[Collected data]
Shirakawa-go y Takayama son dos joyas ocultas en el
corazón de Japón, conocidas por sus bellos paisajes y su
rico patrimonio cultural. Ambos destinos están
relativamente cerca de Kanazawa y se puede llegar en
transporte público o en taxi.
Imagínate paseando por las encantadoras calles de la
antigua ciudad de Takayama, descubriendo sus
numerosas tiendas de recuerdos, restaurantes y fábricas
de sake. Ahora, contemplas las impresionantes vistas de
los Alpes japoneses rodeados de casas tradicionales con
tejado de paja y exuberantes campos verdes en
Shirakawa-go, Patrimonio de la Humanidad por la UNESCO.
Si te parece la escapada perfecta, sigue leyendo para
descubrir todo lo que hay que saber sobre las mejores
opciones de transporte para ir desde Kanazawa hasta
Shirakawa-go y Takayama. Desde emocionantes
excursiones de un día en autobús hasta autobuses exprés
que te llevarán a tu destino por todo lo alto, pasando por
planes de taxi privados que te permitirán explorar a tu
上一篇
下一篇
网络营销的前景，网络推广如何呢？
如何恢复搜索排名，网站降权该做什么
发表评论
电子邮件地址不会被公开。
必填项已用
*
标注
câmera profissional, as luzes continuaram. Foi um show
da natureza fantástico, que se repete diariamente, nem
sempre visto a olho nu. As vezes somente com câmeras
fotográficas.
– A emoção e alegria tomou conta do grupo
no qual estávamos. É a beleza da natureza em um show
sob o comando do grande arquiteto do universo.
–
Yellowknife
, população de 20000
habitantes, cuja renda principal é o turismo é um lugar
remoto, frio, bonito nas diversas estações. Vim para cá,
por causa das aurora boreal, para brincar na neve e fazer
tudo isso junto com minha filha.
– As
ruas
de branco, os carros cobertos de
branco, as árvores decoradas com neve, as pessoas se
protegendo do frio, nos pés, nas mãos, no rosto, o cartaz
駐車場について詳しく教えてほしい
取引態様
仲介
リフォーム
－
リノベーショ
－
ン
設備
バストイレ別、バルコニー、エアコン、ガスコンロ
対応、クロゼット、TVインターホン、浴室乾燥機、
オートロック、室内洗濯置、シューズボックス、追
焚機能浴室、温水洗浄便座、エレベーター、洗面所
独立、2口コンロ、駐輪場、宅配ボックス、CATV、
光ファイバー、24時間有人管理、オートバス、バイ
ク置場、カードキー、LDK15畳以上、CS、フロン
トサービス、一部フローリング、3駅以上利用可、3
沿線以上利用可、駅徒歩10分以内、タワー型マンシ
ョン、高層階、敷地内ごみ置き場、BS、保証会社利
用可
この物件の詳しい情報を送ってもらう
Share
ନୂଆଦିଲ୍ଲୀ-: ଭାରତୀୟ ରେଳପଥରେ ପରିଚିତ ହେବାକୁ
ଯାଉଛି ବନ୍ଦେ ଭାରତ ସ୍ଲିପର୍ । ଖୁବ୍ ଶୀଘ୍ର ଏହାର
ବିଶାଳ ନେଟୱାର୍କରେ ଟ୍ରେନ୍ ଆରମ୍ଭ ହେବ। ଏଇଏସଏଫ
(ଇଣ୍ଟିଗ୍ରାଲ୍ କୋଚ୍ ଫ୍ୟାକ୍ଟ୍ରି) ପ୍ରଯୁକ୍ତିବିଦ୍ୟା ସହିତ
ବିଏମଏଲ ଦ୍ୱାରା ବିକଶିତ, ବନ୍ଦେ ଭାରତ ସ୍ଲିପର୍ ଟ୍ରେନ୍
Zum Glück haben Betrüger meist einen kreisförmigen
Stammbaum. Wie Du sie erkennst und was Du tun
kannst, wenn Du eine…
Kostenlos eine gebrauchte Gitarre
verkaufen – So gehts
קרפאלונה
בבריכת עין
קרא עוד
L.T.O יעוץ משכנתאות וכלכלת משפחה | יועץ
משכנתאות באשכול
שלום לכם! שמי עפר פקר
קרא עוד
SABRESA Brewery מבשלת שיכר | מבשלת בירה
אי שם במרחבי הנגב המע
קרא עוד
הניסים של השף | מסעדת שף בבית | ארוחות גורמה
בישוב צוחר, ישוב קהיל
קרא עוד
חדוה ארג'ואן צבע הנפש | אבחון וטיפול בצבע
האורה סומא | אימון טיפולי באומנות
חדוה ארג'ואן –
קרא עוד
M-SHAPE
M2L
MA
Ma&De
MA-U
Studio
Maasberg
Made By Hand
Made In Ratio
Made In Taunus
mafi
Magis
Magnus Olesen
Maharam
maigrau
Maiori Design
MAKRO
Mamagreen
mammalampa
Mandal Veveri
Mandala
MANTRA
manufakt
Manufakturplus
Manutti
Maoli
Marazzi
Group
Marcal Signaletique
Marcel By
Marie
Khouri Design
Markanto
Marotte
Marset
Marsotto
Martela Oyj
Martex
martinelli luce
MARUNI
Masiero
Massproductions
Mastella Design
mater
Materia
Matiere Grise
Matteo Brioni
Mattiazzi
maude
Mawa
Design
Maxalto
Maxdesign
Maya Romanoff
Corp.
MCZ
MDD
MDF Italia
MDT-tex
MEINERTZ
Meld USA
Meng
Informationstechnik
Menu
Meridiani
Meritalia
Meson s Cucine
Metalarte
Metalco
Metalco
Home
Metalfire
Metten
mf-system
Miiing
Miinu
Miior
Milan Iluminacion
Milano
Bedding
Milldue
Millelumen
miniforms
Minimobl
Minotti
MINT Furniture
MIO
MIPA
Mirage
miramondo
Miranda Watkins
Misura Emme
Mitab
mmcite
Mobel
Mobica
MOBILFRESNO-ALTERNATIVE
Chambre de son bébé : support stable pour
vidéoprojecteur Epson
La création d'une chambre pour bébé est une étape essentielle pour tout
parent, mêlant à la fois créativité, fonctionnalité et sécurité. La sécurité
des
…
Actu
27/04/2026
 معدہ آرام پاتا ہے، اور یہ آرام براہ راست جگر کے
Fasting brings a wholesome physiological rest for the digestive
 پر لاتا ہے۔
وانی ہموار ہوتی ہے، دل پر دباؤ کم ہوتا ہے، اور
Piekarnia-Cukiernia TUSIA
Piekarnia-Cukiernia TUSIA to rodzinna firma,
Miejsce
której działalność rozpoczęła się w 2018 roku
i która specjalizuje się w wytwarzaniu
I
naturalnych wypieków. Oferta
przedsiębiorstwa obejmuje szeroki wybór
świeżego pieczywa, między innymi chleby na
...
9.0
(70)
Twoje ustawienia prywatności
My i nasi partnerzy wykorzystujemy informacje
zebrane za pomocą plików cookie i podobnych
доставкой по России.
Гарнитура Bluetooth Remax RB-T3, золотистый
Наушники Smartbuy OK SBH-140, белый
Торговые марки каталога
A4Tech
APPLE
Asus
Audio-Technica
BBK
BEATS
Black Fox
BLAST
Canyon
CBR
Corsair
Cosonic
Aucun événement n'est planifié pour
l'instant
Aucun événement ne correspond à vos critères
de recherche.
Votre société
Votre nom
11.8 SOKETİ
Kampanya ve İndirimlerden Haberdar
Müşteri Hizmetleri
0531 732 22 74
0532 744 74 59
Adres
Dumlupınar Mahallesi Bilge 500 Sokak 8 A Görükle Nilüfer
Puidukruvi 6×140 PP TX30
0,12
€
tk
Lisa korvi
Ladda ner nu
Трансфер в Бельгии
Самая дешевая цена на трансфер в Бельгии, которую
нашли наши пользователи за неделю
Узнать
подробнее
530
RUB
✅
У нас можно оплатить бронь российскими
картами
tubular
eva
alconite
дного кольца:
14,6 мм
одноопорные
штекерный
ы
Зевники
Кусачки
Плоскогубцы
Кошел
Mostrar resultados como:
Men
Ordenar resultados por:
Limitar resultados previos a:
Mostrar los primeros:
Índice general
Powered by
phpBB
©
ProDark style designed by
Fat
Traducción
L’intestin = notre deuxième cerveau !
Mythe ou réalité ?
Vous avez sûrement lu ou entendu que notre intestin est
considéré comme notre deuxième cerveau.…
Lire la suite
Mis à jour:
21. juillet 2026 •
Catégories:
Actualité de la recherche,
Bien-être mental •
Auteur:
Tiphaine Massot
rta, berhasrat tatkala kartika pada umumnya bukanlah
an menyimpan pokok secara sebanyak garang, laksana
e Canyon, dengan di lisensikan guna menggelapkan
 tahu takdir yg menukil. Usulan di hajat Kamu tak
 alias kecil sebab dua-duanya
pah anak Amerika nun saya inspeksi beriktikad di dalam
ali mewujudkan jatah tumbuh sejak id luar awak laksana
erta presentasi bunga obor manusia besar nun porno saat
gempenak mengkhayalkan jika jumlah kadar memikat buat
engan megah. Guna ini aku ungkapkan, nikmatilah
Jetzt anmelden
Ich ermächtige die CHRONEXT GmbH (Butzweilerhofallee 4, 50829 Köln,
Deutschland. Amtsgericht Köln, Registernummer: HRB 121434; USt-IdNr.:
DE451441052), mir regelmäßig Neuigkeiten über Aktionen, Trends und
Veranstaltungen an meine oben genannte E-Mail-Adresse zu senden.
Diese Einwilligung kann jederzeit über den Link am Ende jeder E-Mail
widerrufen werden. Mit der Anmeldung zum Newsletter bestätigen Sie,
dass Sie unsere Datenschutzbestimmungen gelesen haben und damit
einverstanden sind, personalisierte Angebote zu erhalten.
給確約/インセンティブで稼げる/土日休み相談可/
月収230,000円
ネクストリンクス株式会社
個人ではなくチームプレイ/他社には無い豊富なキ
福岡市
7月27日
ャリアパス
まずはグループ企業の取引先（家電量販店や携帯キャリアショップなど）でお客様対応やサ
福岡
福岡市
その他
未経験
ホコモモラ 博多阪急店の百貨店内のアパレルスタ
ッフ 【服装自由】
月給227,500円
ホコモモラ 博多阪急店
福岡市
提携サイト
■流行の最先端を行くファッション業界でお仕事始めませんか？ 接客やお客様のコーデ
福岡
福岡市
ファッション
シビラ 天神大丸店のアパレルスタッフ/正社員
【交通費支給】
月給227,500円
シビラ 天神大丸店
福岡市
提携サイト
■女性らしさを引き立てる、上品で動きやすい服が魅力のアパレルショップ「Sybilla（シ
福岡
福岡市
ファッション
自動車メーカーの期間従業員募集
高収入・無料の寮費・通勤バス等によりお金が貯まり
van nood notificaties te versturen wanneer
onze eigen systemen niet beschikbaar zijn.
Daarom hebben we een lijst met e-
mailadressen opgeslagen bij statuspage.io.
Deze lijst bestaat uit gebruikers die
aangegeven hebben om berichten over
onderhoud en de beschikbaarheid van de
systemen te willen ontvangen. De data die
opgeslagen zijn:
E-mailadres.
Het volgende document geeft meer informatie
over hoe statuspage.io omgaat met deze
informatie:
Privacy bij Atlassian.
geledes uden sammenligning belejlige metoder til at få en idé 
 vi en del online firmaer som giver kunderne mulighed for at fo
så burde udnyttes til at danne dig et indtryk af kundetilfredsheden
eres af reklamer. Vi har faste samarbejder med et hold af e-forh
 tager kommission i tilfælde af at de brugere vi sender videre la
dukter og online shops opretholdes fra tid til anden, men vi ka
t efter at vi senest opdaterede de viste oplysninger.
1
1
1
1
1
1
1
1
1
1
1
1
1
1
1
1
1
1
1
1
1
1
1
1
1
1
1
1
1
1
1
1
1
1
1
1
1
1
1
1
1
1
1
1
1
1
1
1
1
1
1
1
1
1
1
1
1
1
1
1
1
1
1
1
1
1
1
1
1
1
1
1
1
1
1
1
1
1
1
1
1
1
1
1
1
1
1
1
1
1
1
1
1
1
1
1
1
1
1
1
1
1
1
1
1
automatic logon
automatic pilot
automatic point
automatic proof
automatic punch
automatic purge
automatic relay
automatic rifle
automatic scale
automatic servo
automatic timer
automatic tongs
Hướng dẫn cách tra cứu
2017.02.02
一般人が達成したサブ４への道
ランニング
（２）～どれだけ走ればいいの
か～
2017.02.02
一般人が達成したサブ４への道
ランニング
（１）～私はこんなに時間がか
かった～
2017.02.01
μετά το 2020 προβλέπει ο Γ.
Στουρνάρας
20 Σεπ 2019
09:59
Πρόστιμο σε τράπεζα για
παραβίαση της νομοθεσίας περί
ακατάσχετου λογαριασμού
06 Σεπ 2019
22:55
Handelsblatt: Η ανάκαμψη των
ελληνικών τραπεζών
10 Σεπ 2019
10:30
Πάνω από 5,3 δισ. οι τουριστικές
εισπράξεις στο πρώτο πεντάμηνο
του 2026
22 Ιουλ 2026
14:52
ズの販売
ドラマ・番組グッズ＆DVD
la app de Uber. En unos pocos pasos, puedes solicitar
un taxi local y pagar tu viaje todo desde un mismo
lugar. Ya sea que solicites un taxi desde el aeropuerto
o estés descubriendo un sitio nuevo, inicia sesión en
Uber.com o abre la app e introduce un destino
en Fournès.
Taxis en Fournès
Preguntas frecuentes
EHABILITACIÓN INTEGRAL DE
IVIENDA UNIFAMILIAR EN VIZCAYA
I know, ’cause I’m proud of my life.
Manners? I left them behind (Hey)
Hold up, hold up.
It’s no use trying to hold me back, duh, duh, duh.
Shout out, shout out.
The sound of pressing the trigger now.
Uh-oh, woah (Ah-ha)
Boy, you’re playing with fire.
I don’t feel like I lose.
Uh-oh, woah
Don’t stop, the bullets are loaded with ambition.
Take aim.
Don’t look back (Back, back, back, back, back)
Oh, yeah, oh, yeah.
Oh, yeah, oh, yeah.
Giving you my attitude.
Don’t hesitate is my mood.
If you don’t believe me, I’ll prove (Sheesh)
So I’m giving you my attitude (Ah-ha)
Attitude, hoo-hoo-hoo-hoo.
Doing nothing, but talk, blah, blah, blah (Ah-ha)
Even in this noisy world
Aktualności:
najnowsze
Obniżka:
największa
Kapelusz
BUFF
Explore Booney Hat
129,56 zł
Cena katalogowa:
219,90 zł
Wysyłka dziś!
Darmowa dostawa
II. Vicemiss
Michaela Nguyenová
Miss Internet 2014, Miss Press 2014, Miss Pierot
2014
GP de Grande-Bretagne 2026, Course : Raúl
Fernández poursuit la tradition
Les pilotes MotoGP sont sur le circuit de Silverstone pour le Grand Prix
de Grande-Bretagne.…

◆ TRY IT: Can you return, word for word, the lines of the data starting at its very first line and stopping after the line that contains "antigua ciudad de Takayama, descubriendo sus"?

◆ YOUR RESPONSE:
Shirakawa-go y Takayama son dos joyas ocultas en el
corazón de Japón, conocidas por sus bellos paisajes y su
rico patrimonio cultural. Ambos destinos están
relativamente cerca de Kanazawa y se puede llegar en
transporte público o en taxi.
Imagínate paseando por las encantadoras calles de la
antigua ciudad de Takayama, descubriendo sus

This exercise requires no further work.